1,000,000 lbs of TNT

So I was watching this video of a nuclear-simulation using (supposedly) 1,000,000 lbs of TNT.

http://theync.com/video/m100306bomb.wmv

I was just wondering, anyone have any idea how much space that much TNT would take up?

Trinitrotoluene has a density of 1.654 g/cm3.

1,000,000 lbs of TNT would be about 455,000,000 grams.

So, about 276,000,000 cubic centimeters.

That’s a cube that is approximate 6.5 meters (about 21 feet) on a side or a sphere 8 meters (about 26 feet) in diameter.

I hope I did that right.

I can’t tell you how big a pile of TNT that would be, but it’s interesting to compare that blast with a real nuclear explosion. The Baker shot in 1946 was only 21 KILOTONS – theoretically only one-fifth the size of the TNT explosion you linked to. But it’s clear from watching the Baker footage that the nuclear explosion is a far, far more destructive event. This suggests that the kiloton/megaton scale doesn’t really map well to actual amounts of conventional explosives.

I’m not gonna write it out but I did it twice and I got about 9,685 cubic feet. The cube root of that is 21 so I second the first guy.

Wait a minutePochacco, a million pounds is only half a kiloton. A kt is 1,000 tons and a ton is 2,000 pounds so there are only 500 tons.

21 Kilotons = 42,000,000 pounds

Witha density of 1.654 grams per cubic centimeter, I get about 270.86 cubic meters, or a cube about 6.47 meters on a side.

of course that with an 8-meter ball weighing a million pounds, you don’t even need to detonate it. You just roll it around and a lot of people is bound to get injured.

A cube less than 7 metres on a side? That’s a lot smaller than I expected. I mean…
<Dr. Evil> One. Million. Pounds! </Dr. Evil>
It just sounds so impressive!

I wonder how much it would cost.

Look at it this way: It would fill a 1000 ft[sup]2[/sup] room with a 10 foot ceiling.

Well, you can cram a 450 hp engine under the hood of a common sized car. Can you imagine what it would take to clean up after 450 horses? I don’t want that job.

Oh, duh. I read it as a million tons, not a million pounds.

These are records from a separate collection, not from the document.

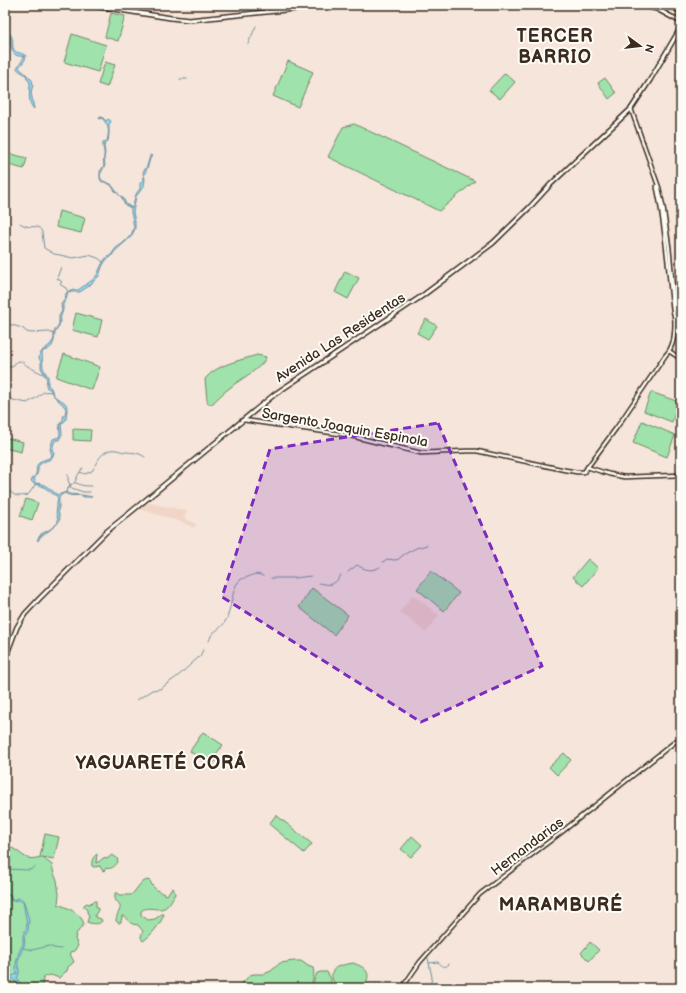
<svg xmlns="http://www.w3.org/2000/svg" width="686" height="993" viewBox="0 0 686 993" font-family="'Balsamiq Sans',sans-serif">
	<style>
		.built { fill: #f1d5c6 }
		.green { fill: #9fe2ac; stroke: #6d8665 }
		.water { fill: #92d6f4; stroke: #6f919e }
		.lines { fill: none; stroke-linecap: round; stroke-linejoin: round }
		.stream { stroke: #6f919e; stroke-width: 1 }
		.minor-casing { stroke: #3b2a1e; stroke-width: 5.5 }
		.major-casing { stroke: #3b2a1e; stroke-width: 6 }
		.minor { stroke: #fdfcf7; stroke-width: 2.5 }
		.major { stroke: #fdfcf7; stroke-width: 3 }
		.marked { fill: #7b2cbf; fill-opacity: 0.2; stroke: #7b2cbf; stroke-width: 3; stroke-dasharray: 8 5; stroke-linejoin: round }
		.labels { text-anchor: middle; stroke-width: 4; stroke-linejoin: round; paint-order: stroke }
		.street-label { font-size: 14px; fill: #3b2a1e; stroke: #fdfcf7 }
		.district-label { font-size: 18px; font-weight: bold; letter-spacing: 1px; fill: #3b2a1e; stroke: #fdfcf7 }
	</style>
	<rect width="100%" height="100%" fill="#f6e5da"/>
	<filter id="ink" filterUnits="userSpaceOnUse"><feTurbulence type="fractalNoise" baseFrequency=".025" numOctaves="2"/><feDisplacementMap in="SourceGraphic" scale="8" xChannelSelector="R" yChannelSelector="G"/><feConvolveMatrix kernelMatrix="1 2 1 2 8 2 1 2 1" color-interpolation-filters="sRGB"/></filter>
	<g filter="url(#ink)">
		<path class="built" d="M149 503 187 511 184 518 196 524 194 528 182 522 139 509Z
			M413 595 439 615 426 633 400 612Z"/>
		<path class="green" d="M111 13 125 16 118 41 105 37Z
			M72 34 106 45 98 72 64 62Z
			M288 61 313 72 298 107 273 96Z
			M105 62 115 65 107 87 98 84Z
			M505 73 515 82 500 99 489 90Z
			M605 78 616 93 609 99 598 83Z
			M354 124 475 181 439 211 328 157 343 127Z
			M7 153 27 158 24 169 5 164Z
			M59 211 85 218 81 233 56 227Z
			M345 271 359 278 348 299 335 292Z
			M76 313 102 320 98 337 72 330Z
			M426 319 437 326 428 339 417 333Z
			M64 354 100 367 92 390 56 377Z
			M257 355 266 357C263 368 240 379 231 387 224 392 218 398 212 404H208L207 400 205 379C217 364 239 361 257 355Z
			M651 392 679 402 672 422 644 411Z
			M642 421 675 435 667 457 633 443Z
			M73 429 91 430 90 441 73 440Z
			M7 438 23 442 21 452 5 448Z
			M26 499 38 503 32 520 20 516Z
			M588 559 598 568 583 586 573 577Z
			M431 571 459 593 444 611 417 589Z
			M312 588 348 615 334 635 299 607Z
			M203 732 223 745 216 754 219 756 211 767 190 751Z
			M564 753 571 760 557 775 549 767Z
			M276 815 312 844 304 853 269 824Z
			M45 834 59 837 54 859 42 857 52 865 54 874 57 880 59 894 58 904C68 908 81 913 84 924L76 934 75 939 78 946 74 951 70 952 71 956 74 962 68 967 67 971 64 973 59 978 51 975 44 977 41 988H16L19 986 16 982H9L5 978V844C8 846 11 848 14 849 26 857 26 861 41 857H40Z
			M412 836 422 845 411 857 401 849Z
			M97 854 96 863 100 861 103 858 107 859 112 855 117 858 118 862C115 866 111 870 106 868L104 871 102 870 100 866 94 867 92 866C91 861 93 857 97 854Z
			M147 880 150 881C153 889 159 892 167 895L171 889 173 888 174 890 175 894C173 897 171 902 168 905 162 914 148 904 141 911V915L148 920 155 919 162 914H164C162 922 150 937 143 941 140 937 141 935 143 931L138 925C129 924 130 922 124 916H122L121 922 119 923 116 921C116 912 126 907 115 900V893H117L119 895H131L134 892 141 883Z
			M94 901H96V907L98 908V910L95 915V917L101 919 102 921C99 925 92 924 87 922L89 916 87 912V910L84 907V905L87 903 89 904Z
			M590 942 599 950 589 961 581 953Z
			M294 961H301L308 966 313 968C315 973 313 985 308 988H233L239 986 250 975 254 974H264L271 971 280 963Z
			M353 963C368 968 373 975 362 988 358 988 343 989 340 988 332 984 328 972 337 967 341 965 348 964 353 963Z
			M321 972H327L331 979V987L334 988H311L317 973Z"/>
		<path class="water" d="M10 34C15 40 11 44 14 50 17 54 22 52 26 56 25 63 20 64 19 68L26 74 32 80 33 85 31 92 34 109C27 103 30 91 30 83L27 78 26 75C11 66 18 70 24 57L23 56C9 58 12 43 9 35Z
			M100 117H102L106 121 108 119 111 121 109 125V134L108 141 105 144 104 146 105 153 104 158 105 165 100 175 101 179 103 181 111 184 119 195 123 198 126 204 132 208C135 201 134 194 140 189V183L144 180 143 172 147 166 150 156V155L152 156 150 159 148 166 144 175 145 179 144 186 138 194 136 196 133 212 135 222V229L131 237 115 251 111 257 106 260 102 267 99 276 89 286 80 292H72L68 293 66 300 63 304V310L61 316 59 326 55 333 54 341 52 346 47 350 43 351 42 354 43 368 48 377V385L51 388C52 390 52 392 53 394 56 400 66 400 67 407 68 412 65 416 66 420L61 424 62 434 59 440H56L54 443 52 450 54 452C53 462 46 459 40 464 37 467 39 471 37 474 35 478 34 478 35 483 46 483 50 490 58 495L66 492 70 485 72 484 68 489 66 493C71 495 74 494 79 495 83 495 88 496 92 497H84L80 495C75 496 69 496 65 493L61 495 59 498V507L58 511 60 518 58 523 50 530 41 536 38 541 37 540 41 534 49 530 58 523V519L56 512 57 507V502L58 497C49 492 45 485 34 484L31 481 36 474 37 465 41 461 49 458 52 455 50 449 53 439 59 437C61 433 58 427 61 422L63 421V417L65 414 66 409C61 400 54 400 50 389L47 388 46 385 47 379 45 375 41 368V362L39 358 40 354 43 350 50 345 54 339V332L59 324V316L62 311 61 304 65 299 66 293 73 290H78L94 279 97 275 102 264 105 259 111 255 116 248 122 244 131 235 134 228 132 216 131 213V208L125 205 122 198 115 191 111 185 105 182H102L100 179V171L104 166C103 162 104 160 104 156 105 151 102 148 103 143L107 141C109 131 110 127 102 118L99 119Z
			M5 892 10 894 12 900 19 898 22 899 24 902 29 920 28 931 24 937 25 943C23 949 19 955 18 962 17 970 22 969 17 978L21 985 20 988H18L17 983 13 978 9 982H5V976L7 979C11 976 13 976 17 974V972L16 969V963L19 952 23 944V935L26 929 27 924 23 902 19 900 11 901 10 896 5 894Z"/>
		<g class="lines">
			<path class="stream" d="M248 44 256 26
				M180 79H187
				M20 223C21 224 25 226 26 226 32 228 39 224 42 232 43 237 43 243 44 248L54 254 60 255 73 258 89 255 98 258 103 262
				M61 267 57 278 62 282 60 284 61 285 66 288 68 292
				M5 323 22 328 27 332 31 333 49 332 54 334
				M5 367H12L16 362 20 361C24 362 25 365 29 367 34 370 40 372 45 375
				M5 395 13 400 27 403C30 401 33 400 36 398 42 394 42 390 51 392
				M95 465C100 456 106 448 117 450 120 451 123 452 127 452 135 453 137 452 145 457
				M80 472 83 468
				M68 475V480L70 485
				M75 483C78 483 78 484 81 485 84 486 88 486 91 486
				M73 484C77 481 76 477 80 472L85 474 92 471 94 468
				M69 487 83 492H90
				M8 488C9 490 10 492 12 493 15 497 23 496 28 495L36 484
				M383 562 387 559 395 560 399 559 403 555 416 548 427 545
				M348 572 357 565C365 570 372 572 380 567
				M271 578H295L311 576
				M319 583C330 586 335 585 341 575
				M209 641C210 639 211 635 213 633 217 630 222 627 225 622 231 613 232 587 239 581 242 578 245 578 248 577 254 574 256 573 263 576
				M137 700 152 690 160 689 178 676 200 656 204 648
				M5 869 29 870 32 869 35 867
				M23 948 32 950 49 946 54 948 61 949
				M429 963 438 962C442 966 445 969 449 964
				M426 988 431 982 432 977 428 958"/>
			<defs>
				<path id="minor" d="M663 11 666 5
					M265 12 269 5
					M631 109 659 188 663 206 669 247 675 309 674 312
					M675 319 681 310
					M669 351 681 359
					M243 420 347 435 421 453 467 451H477L565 470 577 472H584L617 427 665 356C667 353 670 351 671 347 675 339 676 319 673 311 668 270 666 229 657 188V186
					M587 467 609 474 624 477 681 475
					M402 988 420 962 480 894 563 831 681 737"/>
				<path id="major" d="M88 5 171 18 189 20 334 5
					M614 5 649 7 657 9 681 22
					M667 5 681 11
					M651 7 661 5
					M5 659 17 627 25 614 39 599 106 532 126 516 275 394 422 296 493 243 529 208 551 184 631 109 650 80 681 27"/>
			</defs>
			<use href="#minor" class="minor-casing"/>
			<use href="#major" class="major-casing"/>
			<use href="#minor" class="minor"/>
			<use href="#major" class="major"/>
		</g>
	</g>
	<path class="marked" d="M438 423 542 666 421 722 222 597 270 449Z"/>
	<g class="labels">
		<g class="street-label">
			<text transform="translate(340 337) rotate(-33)" y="5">Avenida Las Residentas</text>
			<text transform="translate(345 427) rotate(10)" y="5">Sargento Joaquin Espinola</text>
			<text transform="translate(527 846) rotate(-37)" y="5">Hernandarias</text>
		</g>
		<g class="district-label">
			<text x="555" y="42">TERCER<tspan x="555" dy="21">BARRIO</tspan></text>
			<text x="161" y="769">YAGUARETÉ CORÁ</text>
			<text x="561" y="911">MARAMBURÉ</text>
		</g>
	</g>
	<rect width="686" height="993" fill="none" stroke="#fdfcf7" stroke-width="20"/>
	<rect x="10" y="10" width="666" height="973" fill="none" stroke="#3b2a1e" stroke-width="1.5" filter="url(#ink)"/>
	<g transform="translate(640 46) rotate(105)" stroke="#fdfcf7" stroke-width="3" paint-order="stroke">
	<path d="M0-3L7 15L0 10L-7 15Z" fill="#3b2a1e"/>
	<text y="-6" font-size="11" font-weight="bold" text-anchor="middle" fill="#3b2a1e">N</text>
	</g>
</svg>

Ignore me and carry on … .

Just to get things straight, 1,000,000 pounds = 500 short tons = 0.5 kilotons. So prontist’s video shows an explosion with the relatively small yield of 1/2 kiloton. I still wouldn’t want to be standing anywhere near ground zero though. :wink:

The Tsar Bomb, the most powerful nuclear device ever detonated, yielded about 50 megatons – the explosive force of 50 million tons of TNT.

No, nuclear yields are measured in metric tons. The US ton and metric tonne are almost the same, though. One million pounds is a bit shy of 454,000 kg or 0.454 kilotons.

My mistake. The three tons:

short ton (US): 2,000 pounds
long ton (UK): 2,240 pounds
metric ton: 1,000 kilograms (~2,205 pounds)

A useful comparison is the 100-Ton Test in May 1945, conducted as a trial run and calibration ahead of the Trinity Test.
This involved stacking crates of TNT in a rough cube atop a 20-foot high wooden tower until there was roughly 100 tons of it. In this photo of the completed stack it’s about twice the height of the person beside it.
For a sequence of colour photos of the resulting explosion, see this page.

How would you go about exploding a million pounds of TNT? Is it just as simple as sticking a detonator into the pile and igniting it, or would you need a more complicated setup to ensure uniform combustion?

The answer is, it depends. The shock wave will propagate spherically until it reaches the material boundary, at which point it will propagate with a constant curvature. Since shockwaves travel faster than the bulk speed of sound in the material, scattering the material due to blast pressure is not much of a problem. However, the more confined the energetic material is, the faster and more efficiently it will detonate. Several detonators placed symetrically throughout the entire mass, connected in parallel and fired at the same time would probably be the best option.